IPCA de dezembro sobe 0,33% e fecha 2025 com alta de 4,26%
IPCA fecha 2025 em 4,26%, abaixo do ano anterior

O Índice Nacional de Preços ao Consumidor Amplo (IPCA), principal termômetro da inflação no Brasil, registrou uma alta de 0,33% em dezembro de 2025, segundo dados divulgados pelo Instituto Brasileiro de Geografia e Estatística (IBGE). A taxa ficou acima dos 0,18% observados em novembro e encerrou o ano com um acumulado de 4,26%.

O resultado anual de 2025 ficou 0,57 ponto percentual abaixo do registrado em 2024, quando o índice fechou em 4,83%. Apenas o grupo Habitação apresentou variação negativa no último mês do ano, com queda de 0,33%.

Transportes e Saúde pressionam a inflação de dezembro

O maior impacto no índice de dezembro veio do grupo Transportes, que subiu 0,74% e contribuiu com 0,15 ponto percentual para o resultado geral. Os preços do transporte por aplicativo dispararam 13,79%, enquanto as passagens aéreas tiveram alta de 12,61%. Os combustíveis, após recuarem em novembro, voltaram a subir (0,45%), com destaque para o etanol (2,83%).

O grupo Saúde e cuidados pessoais também exerceu pressão, com alta de 0,52% e impacto de 0,07 p.p., influenciado principalmente pelos planos de saúde (0,49%) e artigos de higiene pessoal (0,52%).

Outro destaque foi o grupo Artigos de residência, que após cair em novembro, registrou a segunda maior variação do mês (0,64%), puxado por itens como TV, som e informática (1,97%).

Alimentação e Habitação: comportamentos opostos

O grupo Alimentação e bebidas subiu 0,27% em dezembro. Pela primeira vez em seis meses, a alimentação dentro de casa interrompeu a sequência de quedas e registrou alta de 0,14%. Produtos como cebola (12,01%), batata-inglesa (7,65%) e carnes (1,48%) foram os principais responsáveis pelo aumento. Por outro lado, leite longa vida (-6,42%), tomate (-3,95%) e arroz (-2,04%) apresentaram quedas significativas.
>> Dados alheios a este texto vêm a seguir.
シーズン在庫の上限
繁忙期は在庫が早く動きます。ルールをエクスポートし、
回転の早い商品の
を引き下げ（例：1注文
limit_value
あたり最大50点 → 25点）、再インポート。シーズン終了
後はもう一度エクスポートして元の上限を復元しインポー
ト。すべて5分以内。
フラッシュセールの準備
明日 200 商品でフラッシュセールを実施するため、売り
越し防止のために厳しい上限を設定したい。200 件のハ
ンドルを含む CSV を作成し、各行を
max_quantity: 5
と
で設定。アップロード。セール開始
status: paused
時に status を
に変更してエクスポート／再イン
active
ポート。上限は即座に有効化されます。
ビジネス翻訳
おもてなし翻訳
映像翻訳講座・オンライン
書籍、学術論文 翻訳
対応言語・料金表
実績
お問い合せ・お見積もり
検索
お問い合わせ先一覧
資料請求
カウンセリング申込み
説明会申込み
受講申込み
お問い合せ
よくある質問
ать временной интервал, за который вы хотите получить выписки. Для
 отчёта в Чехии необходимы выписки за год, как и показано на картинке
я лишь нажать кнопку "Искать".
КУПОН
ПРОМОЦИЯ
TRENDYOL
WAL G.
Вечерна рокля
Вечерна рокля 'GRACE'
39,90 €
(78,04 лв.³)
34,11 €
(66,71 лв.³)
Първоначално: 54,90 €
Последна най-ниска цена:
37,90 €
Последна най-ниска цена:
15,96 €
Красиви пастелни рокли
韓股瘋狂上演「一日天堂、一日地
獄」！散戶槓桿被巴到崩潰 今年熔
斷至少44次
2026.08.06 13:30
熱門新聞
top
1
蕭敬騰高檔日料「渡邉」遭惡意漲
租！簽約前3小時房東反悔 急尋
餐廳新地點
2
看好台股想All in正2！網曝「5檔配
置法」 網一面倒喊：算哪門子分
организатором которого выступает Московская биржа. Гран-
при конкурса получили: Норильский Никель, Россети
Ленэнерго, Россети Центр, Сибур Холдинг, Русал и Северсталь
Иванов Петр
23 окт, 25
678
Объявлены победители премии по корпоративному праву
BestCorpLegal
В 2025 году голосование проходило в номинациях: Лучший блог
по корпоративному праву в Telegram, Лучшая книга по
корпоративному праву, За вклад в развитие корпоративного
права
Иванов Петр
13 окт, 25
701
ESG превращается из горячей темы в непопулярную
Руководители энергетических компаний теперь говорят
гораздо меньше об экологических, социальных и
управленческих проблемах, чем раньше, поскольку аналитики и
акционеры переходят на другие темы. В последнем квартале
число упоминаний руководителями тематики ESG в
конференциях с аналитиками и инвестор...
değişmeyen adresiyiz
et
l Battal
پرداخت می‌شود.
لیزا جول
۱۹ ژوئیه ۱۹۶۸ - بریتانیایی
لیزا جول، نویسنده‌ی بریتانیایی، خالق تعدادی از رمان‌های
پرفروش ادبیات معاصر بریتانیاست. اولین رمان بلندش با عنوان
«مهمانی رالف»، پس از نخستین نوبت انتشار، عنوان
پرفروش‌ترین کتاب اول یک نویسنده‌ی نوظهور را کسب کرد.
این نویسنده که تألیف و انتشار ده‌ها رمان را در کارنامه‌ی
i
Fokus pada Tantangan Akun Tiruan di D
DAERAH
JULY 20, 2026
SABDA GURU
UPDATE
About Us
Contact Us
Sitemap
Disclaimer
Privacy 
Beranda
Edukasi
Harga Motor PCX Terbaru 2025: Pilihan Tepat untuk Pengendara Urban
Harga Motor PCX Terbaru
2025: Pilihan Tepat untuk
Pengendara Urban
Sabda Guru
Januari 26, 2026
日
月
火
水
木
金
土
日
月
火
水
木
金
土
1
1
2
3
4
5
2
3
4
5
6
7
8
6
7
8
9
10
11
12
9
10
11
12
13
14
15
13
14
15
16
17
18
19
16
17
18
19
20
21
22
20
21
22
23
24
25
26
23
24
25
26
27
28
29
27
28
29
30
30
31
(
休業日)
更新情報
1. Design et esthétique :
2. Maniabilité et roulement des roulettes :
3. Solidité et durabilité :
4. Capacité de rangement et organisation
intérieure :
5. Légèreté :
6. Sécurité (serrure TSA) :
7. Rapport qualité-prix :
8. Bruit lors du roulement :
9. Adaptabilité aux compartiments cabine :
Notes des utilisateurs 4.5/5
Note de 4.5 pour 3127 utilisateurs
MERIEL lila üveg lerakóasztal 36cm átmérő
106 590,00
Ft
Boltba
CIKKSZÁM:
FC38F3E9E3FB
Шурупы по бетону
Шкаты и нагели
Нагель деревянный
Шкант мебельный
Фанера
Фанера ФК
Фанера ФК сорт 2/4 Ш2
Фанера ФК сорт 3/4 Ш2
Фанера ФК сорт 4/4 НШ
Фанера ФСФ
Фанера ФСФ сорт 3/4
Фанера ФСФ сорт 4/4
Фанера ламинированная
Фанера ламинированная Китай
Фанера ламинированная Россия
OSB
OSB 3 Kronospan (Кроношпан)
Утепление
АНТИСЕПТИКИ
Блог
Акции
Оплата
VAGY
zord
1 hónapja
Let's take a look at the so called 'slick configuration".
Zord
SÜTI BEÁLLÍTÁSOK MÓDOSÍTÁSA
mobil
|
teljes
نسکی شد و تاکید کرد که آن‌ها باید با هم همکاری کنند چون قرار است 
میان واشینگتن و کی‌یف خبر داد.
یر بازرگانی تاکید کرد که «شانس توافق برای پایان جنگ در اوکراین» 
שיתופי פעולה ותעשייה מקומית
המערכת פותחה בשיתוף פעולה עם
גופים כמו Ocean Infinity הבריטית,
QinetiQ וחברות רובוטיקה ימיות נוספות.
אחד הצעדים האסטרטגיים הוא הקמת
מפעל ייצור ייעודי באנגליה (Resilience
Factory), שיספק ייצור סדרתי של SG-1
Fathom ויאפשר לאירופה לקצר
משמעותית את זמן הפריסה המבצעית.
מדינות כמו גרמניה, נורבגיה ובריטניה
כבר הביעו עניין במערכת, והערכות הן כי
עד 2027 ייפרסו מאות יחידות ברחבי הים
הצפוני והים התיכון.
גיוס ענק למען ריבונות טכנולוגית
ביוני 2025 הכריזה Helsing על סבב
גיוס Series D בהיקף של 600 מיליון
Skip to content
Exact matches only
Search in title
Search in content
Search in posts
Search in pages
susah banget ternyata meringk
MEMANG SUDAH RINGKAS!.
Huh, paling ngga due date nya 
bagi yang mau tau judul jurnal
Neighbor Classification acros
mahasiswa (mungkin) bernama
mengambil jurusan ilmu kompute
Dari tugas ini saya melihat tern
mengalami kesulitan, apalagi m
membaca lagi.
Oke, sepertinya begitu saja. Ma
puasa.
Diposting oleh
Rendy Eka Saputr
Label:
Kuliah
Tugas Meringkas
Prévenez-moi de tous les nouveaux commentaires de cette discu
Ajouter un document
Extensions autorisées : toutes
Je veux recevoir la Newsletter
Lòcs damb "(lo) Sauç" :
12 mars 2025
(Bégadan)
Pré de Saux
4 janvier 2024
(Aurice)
Já a Habitação foi o único grupo com variação negativa em dezembro, recuando 0,33%. A mudança foi puxada pela queda de 2,41% na energia elétrica residencial, resultado da transição da bandeira tarifária vermelha patamar 1 para a amarela em dezembro, o que reduziu a cobrança extra na conta de luz.

Panorama de 2025: Habitação e Educação lideram alta anual

Analisando o ano completo de 2025, o grupo Habitação foi o que mais pressionou a inflação, com alta de 6,79% e impacto de 1,02 ponto percentual no acumulado. A energia elétrica residencial subiu 12,31% no ano, sendo o subitem de maior impacto individual (0,48 p.p.).

Os outros grupos que mais contribuíram para o IPCA de 2025 foram:

  • Educação: 6,22% de alta.
  • Despesas pessoais: 5,87% de alta.
  • Saúde e cuidados pessoais: 5,59% de alta.

Juntos, esses quatro grupos responderam por cerca de 64% da inflação do ano. Em contrapartida, o grupo Alimentação e bebidas desacelerou fortemente, saindo de 7,69% em 2024 para 2,95% em 2025.

INPC também apresenta desaceleração em 2025

O Índice Nacional de Preços ao Consumidor (INPC), que mede a inflação para famílias de baixa renda, também mostrou desaceleração. O índice fechou dezembro com alta de 0,21% e acumulou 3,90% no ano de 2025, abaixo dos 4,77% registrados em 2024.

Regionalmente, a maior variação do IPCA em 2025 ocorreu em Vitória (4,99%), enquanto o menor índice foi observado em Campo Grande (3,14%).

Os dados consolidam um ano de inflação sob maior controle, ainda que com pressões pontuais em setores específicos, mantendo o índice dentro da meta estabelecida pelo Banco Central.